Data-driven modeling of open circuit voltage hysteresis for LiFePO4 batteries with conditional generative adversarial network
Lisen Yan,
Jun Peng,
Zeyu Zhu,
Heng Li,
Zhiwu Huang,
Dirk Uwe Sauer,
Weihan Li
Affiliations
Lisen Yan
School of Computer Science and Engineering, Central South University, Changsha, 410083, China; Center for Ageing, Reliability and Lifetime Prediction of Electrochemical and Power Electronics Systems (CARL), RWTH Aachen University, Campus-Boulevard 89, Aachen, 52074, Germany; Institute for Power Electronics and Electrical Drives (ISEA), RWTH Aachen University, Campus-Boulevard 89, Aachen, 52074, Germany
Jun Peng
School of Electronic Information, Central South University, Changsha, 410083, China
Zeyu Zhu
School of Computer Science and Engineering, Central South University, Changsha, 410083, China
Heng Li
School of Electronic Information, Central South University, Changsha, 410083, China; Corresponding authors.
Zhiwu Huang
School of Automation, Central South University, Changsha, 410083, China
Dirk Uwe Sauer
Center for Ageing, Reliability and Lifetime Prediction of Electrochemical and Power Electronics Systems (CARL), RWTH Aachen University, Campus-Boulevard 89, Aachen, 52074, Germany; Institute for Power Electronics and Electrical Drives (ISEA), RWTH Aachen University, Campus-Boulevard 89, Aachen, 52074, Germany
Weihan Li
Center for Ageing, Reliability and Lifetime Prediction of Electrochemical and Power Electronics Systems (CARL), RWTH Aachen University, Campus-Boulevard 89, Aachen, 52074, Germany; Institute for Power Electronics and Electrical Drives (ISEA), RWTH Aachen University, Campus-Boulevard 89, Aachen, 52074, Germany; Corresponding authors.
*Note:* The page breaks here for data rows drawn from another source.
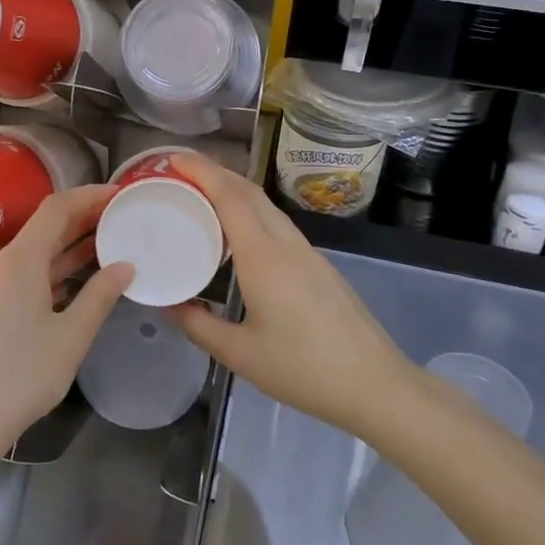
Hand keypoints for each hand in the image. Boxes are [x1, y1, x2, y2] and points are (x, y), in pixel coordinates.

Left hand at [0, 184, 133, 465]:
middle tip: (120, 219)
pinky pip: (20, 276)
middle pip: (42, 230)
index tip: (118, 195)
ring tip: (107, 246)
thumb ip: (100, 296)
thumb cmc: (22, 377)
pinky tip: (74, 281)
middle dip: (81, 222)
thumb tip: (125, 266)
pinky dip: (49, 273)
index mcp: (18, 261)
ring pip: (32, 255)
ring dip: (66, 250)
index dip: (88, 197)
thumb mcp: (71, 336)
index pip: (56, 209)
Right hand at [166, 155, 415, 434]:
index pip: (230, 197)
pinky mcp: (320, 267)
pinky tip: (237, 238)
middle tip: (179, 174)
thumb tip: (168, 305)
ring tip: (201, 200)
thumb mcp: (240, 354)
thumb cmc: (303, 369)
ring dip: (234, 193)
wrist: (375, 385)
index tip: (173, 159)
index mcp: (264, 257)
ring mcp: (308, 254)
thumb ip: (199, 325)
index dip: (201, 171)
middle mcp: (287, 244)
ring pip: (267, 207)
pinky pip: (279, 226)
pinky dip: (251, 215)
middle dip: (215, 173)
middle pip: (250, 192)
The hysteresis effect represents the difference in open circuit voltage (OCV) between the charge and discharge processes of batteries. An accurate estimation of open circuit voltage considering hysteresis is critical for precise modeling of LiFePO4 batteries. However, the intricate influence of state-of-charge (SOC), temperature, and battery aging have posed significant challenges for hysteresis modeling, which have not been comprehensively considered in existing studies. This paper proposes a data-driven approach with adversarial learning to model hysteresis under diverse conditions, addressing the intricate dependencies on SOC, temperature, and battery aging. First, a comprehensive experimental scheme is designed to collect hysteresis dataset under diverse SOC paths, temperatures and aging states. Second, the proposed data-driven model integrates a conditional generative adversarial network with long short-term memory networks to enhance the model’s accuracy and adaptability. The generator and discriminator are designed based on LSTM networks to capture the dependency of hysteresis on historical SOC and conditional information. Third, the conditional matrix, incorporating temperature, health state, and historical paths, is constructed to provide the scenario-specific information for the adversarial network, thereby enhancing the model’s adaptability. Experimental results demonstrate that the proposed model achieves a voltage error of less than 3.8 mV across various conditions, with accuracy improvements of 31.3–48.7% compared to three state-of-the-art models.